Mechanisms of ammonia tolerance in the gulf toadfish (Opsanus beta)

Date of Award




Degree Name

Doctor of Philosophy (Ph.D.)

First Committee Member

Patrick J. Walsh - Committee Chair


The gulf toadfish, Opsanus beta, has a greater tolerance than most other fish and mammals to ammonia. The aim of this thesis was to describe mechanisms that allow this ammonia tolerance using biochemical and molecular techniques. Guided by several hypotheses generated from studies in the medical field, namely, ammonia-induced mitochondrial dysfunction and alterations of the brain glutamate-glutamine cycle, we explored several hypotheses. We tested: (1) the effect of ammonia on mitochondrial energy metabolism and oxidative phosphorylation; (2) the effect of ammonia-induced increase in brain glutamine concentration on brain water content; (3) the effect of urea synthesis on the ability to prevent ammonia-induced increase in brain glutamine; and (4) the effect of ammonia treatment on the expression of the recently described putative ammonium channels, the Rh-like proteins. We observed that toadfish brain mitochondria, unlike rat brain mitochondria, did not experience a decrease in the concentration of NADH in the matrix when subjected to ammonia in the medium and therefore were able to maintain a stable energy metabolism.

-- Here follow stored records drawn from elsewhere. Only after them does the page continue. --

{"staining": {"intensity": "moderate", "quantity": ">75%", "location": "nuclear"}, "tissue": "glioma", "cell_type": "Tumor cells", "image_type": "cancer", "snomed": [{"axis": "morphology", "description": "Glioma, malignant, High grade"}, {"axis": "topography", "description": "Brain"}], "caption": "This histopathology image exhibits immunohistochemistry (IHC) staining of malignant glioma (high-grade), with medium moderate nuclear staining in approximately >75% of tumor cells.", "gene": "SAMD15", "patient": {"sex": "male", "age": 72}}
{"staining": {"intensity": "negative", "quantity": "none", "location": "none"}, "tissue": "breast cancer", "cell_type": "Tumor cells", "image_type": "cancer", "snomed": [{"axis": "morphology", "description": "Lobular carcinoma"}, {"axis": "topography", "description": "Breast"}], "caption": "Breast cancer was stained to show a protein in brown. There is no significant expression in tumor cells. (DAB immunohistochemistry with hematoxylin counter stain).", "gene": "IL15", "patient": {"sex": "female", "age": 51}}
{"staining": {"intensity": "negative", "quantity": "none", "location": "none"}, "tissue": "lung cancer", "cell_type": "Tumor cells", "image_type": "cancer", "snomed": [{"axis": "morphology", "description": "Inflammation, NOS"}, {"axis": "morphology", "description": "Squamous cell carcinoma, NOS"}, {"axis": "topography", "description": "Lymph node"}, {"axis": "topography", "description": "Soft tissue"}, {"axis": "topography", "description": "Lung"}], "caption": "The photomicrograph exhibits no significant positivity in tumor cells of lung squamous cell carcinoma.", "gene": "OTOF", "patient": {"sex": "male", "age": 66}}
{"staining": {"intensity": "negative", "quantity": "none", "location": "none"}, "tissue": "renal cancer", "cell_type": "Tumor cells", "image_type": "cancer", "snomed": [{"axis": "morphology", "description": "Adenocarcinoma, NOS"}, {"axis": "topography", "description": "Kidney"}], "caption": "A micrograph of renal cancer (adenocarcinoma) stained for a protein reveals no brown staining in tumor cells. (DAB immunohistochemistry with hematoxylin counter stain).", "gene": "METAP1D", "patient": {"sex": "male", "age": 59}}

In contrast to mammals, toadfish did not experience an increase in brain water during sub-lethal or supra-lethal exposure to ammonia in the water. Also, over time toadfish were able to decrease the ammonia-induced increase in brain glutamine concentration which is believed to be toxic to brain cells and mitochondria. It was previously known that toadfish have the uncommon ability among other fish to synthesize urea de novo in the liver. This ability is also different from urea synthesis in mammals since the toadfish urea cycle prefers glutamine over ammonia as the nitrogen donor molecule. Toadfish were capable of decreasing the ammonia-induced increase in the concentration of urea throughout the whole body. Perhaps, its urea synthesis and excreting capabilities contributed to the observed decrease in brain glutamine. Finally, ammonia treatment had no effect on the relative expression of RhBG and RhCG mRNA when compared to control treated expression levels. We conclude that the tolerance of the toadfish to ammonia can be attributed to its special mitochondrial physiology and its particular manner of handling brain glutamine.